Energia elétrica a partir da umidade do ar

Apesar do sensacionalismo de alguns sites anunciando que descobriram uma forma de se “gerar eletricidade do nada”, pesquisadores desenvolveram um dispositivo baseado em nanofios eletricamente condutivos capazes de adsorver vapor de água a partir da atmosfera, o que por sua vez permite gerar uma corrente elétrica contínua entre dois eletrodos.

Imagens de microscopia eletrônica da rede de nanofios purificada (painel direito) produzida pelo microorganismo Geobacter sulfurreducens (forma escura no painel esquerdo) - barras de escala 100 nm; abaixo, diagrama da estrutura do dispositivo. Fonte: Liu et al. (2020)
Imagens de microscopia eletrônica da rede de nanofios purificada (painel direito) produzida pelo microorganismo Geobacter sulfurreducens (forma escura no painel esquerdo) – barras de escala 100 nm; abaixo, diagrama da estrutura do dispositivo. Fonte: Liu et al. (2020)

Esse dispositivo, chamado de “Air-gen”, foi desenvolvido por pesquisadores da Universidade de Massachusetts em Amherst (EUA), cujo estudo foi publicado na revista Nature em 2020. A tecnologia é baseada no fenômeno natural de uma bactéria, Geobacter sulfurreducens, descoberta décadas atrás nas margens barrentas do rio Potomac, nos EUA. Mais tarde, descobriram que o organismo podia produzir nanofios que conduziam eletricidade.

O Air-gen consiste em um filme fino de nanofios de proteína medindo apenas 7 micrômetros de espessura, posicionado entre dois eletrodos e exposto ao ar. Devido à exposição ao ar, o filme é capaz de adsorver vapor de água a partir da atmosfera, o que por sua vez produz um gradiente de voltagem no dispositivo e gera uma corrente elétrica contínua entre os dois eletrodos. Adsorver é a capacidade de moléculas de um fluido aderirem a uma superfície sólida. Assim, a exposição à umidade atmosférica é essencial.
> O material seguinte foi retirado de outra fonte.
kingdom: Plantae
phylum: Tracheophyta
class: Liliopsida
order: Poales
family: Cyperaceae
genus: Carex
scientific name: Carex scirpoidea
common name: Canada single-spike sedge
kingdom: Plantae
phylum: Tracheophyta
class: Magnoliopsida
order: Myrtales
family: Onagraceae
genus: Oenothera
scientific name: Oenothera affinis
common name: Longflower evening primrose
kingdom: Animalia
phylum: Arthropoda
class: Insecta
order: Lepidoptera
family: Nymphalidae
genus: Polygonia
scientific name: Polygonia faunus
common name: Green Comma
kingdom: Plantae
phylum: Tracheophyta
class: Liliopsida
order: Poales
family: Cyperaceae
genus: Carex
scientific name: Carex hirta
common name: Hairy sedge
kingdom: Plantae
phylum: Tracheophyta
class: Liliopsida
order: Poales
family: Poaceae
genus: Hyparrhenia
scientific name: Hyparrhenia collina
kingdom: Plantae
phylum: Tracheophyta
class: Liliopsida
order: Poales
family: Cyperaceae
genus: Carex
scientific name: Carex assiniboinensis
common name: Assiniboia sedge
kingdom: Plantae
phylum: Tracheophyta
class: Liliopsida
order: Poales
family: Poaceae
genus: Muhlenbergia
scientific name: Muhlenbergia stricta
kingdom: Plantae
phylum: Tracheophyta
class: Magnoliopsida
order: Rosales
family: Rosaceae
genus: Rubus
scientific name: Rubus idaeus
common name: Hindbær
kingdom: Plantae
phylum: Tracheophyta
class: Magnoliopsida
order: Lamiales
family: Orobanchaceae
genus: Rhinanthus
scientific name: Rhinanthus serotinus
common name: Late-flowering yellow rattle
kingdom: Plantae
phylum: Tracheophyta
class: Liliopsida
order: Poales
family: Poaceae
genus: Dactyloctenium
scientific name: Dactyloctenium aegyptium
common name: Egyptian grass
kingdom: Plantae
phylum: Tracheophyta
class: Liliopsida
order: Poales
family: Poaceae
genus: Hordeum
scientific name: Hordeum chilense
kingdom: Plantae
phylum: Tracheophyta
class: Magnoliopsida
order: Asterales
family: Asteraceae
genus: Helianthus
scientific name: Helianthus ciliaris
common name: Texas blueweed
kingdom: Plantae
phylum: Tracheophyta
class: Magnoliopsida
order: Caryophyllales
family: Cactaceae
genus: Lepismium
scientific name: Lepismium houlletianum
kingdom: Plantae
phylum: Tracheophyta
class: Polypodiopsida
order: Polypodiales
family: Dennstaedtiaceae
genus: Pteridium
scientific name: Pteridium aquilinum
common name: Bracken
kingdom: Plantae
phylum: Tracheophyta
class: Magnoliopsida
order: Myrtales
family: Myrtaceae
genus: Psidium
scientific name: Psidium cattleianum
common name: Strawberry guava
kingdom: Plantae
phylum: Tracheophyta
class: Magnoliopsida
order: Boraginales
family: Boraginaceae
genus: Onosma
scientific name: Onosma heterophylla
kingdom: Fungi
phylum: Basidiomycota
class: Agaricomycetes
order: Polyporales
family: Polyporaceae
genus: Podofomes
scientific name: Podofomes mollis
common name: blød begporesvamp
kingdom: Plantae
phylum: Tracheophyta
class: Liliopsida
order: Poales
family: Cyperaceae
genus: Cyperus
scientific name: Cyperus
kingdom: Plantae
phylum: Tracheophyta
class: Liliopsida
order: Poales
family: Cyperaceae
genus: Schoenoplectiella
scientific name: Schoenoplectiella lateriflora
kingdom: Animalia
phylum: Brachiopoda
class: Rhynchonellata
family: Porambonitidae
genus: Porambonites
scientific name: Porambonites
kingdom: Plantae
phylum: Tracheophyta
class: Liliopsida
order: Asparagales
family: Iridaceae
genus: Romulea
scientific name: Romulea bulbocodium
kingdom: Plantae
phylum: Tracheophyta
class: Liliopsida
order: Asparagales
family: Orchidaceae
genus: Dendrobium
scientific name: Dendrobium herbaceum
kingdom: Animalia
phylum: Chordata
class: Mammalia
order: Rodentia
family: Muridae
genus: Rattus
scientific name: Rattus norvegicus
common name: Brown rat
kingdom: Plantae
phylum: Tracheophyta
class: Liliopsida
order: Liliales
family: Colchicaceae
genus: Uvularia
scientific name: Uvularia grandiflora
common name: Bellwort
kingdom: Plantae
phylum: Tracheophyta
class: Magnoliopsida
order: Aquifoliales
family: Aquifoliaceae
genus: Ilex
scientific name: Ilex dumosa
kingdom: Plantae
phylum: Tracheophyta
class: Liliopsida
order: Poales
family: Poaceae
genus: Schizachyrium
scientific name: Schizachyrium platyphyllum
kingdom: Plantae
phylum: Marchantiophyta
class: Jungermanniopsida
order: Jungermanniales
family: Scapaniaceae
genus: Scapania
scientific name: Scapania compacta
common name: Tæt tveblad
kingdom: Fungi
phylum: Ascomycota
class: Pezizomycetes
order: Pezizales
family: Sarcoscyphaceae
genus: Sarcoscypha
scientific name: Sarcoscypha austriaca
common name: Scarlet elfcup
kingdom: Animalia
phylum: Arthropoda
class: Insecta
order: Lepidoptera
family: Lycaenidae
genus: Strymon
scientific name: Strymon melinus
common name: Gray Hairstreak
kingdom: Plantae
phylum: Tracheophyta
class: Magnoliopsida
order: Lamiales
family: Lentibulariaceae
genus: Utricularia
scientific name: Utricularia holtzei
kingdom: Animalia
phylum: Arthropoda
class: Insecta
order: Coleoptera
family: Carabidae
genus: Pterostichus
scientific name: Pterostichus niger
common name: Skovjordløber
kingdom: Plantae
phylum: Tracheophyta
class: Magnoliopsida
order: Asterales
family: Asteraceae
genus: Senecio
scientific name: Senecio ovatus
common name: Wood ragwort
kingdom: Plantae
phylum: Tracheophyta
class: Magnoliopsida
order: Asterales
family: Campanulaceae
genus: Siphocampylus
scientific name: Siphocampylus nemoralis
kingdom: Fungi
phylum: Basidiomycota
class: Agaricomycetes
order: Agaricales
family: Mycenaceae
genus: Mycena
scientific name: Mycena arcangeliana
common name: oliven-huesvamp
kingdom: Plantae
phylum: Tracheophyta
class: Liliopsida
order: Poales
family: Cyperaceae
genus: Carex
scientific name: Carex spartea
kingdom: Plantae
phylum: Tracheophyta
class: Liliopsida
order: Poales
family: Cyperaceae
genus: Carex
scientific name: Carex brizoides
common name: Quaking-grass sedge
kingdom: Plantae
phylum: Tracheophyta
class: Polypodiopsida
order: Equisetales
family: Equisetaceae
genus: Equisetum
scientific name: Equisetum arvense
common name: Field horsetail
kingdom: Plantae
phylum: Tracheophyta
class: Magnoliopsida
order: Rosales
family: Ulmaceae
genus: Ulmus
Em estudos anteriores, pesquisadores geraram energia hidrovoltaica usando outros tipos de nanomateriais como o grafeno, mas estas tentativas produziram apenas rajadas curtas de eletricidade, de cerca de alguns segundos. Já o “Air-gen” produz uma tensão sustentada de cerca de 0,5 volts, com uma densidade de corrente de cerca de 17 microamperes por centímetro quadrado.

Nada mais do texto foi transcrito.